The buzz

Have you seen any black squirrels in the preserves?

Black squirrel on the ground
(Photo courtesy of Mark Hanna)

Squirrels running up trees, across the paths or simply chilling off in the distance are nothing new when you're in the preserves. They're a dime a dozen. That is, unless it's a black squirrel.

Of the hundreds of entries that were submitted in the September portion of the Preserve the Moment Photo Contest, one photo in particular from Romeoville resident Mark Hanna caught our eye thanks to the incredibly rare subject matter.

Black squirrels can be fairly common in some areas along the Illinois-Wisconsin border where they account for up to 10 percent of the population, but it's a much different story in Will County. No hard data exists on the local black squirrel population, but anecdotal evidence indicates this one at McKinley Woods – Frederick's Grove in Channahon is indeed a rare find.

"In 24 years of spending time in our preserves and elsewhere in Will County, I have never seen one," said Dave Robson, the Forest Preserve District's Natural Resource Management Supervisor.

Additionally, the District's extensive database of wildlife photos taken both by staff members and volunteers over the years turns up zero black squirrels. 

Hanna said the sighting got him "a little excited," because while he has seen black squirrels in the Upper Peninsula of Michigan, he hasn't seen many in Will County.

"The one in the photo was the only one I saw," he said. "I have been back there a few times since then, but I have not seen it again."
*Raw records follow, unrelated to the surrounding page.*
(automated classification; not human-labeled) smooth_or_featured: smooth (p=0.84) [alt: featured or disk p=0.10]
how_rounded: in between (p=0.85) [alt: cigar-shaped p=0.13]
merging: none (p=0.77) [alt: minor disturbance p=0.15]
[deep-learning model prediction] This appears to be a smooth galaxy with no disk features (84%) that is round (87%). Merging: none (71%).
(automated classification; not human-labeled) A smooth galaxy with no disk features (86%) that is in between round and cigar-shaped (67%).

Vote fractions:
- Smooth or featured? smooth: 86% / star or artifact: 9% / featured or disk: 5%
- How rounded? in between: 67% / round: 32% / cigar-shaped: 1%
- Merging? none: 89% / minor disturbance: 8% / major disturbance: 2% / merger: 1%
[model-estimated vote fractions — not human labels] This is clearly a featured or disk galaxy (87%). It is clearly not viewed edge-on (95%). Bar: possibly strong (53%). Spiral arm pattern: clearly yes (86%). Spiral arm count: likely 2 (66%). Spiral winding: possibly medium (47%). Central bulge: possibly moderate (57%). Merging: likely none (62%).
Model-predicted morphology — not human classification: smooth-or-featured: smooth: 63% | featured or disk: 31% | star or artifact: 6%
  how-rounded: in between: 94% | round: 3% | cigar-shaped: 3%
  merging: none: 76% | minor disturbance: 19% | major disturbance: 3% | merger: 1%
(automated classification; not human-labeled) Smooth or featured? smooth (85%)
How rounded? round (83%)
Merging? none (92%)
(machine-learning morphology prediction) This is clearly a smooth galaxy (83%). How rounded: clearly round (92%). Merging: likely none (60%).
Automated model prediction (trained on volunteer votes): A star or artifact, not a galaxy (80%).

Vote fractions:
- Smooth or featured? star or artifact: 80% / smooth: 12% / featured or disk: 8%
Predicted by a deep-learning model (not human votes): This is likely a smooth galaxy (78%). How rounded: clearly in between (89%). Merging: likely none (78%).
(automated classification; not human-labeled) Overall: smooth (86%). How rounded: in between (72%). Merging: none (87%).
These unique little critters aren't a different species but, in fact, are gray tree squirrels or fox squirrels with a genetic mutation. In addition to the mutation resulting in black fur, some claim it also causes them to be more aggressive toward the "normal" squirrels. 

Dr. Helen McRobie, the founder of the Black Squirrel Project, disagrees. According to her, any such aggressive behavior being displayed by the black squirrels against others is "more likely to be age or size-related."

"There is no evidence of different colour behavior at all," she told the Mirror. "People look out of their window and generalize about the entire population."

What does this sighting mean locally?

Any potential increase in the black squirrel population doesn't mean much for the rest of the squirrels.

"From a local ecosystem perspective, I don’t think the dominance or lack thereof of the melanistic phenotype will have much influence," Robson said. Melanism is a development of the dark-colored pigment melanin and is the opposite of albinism.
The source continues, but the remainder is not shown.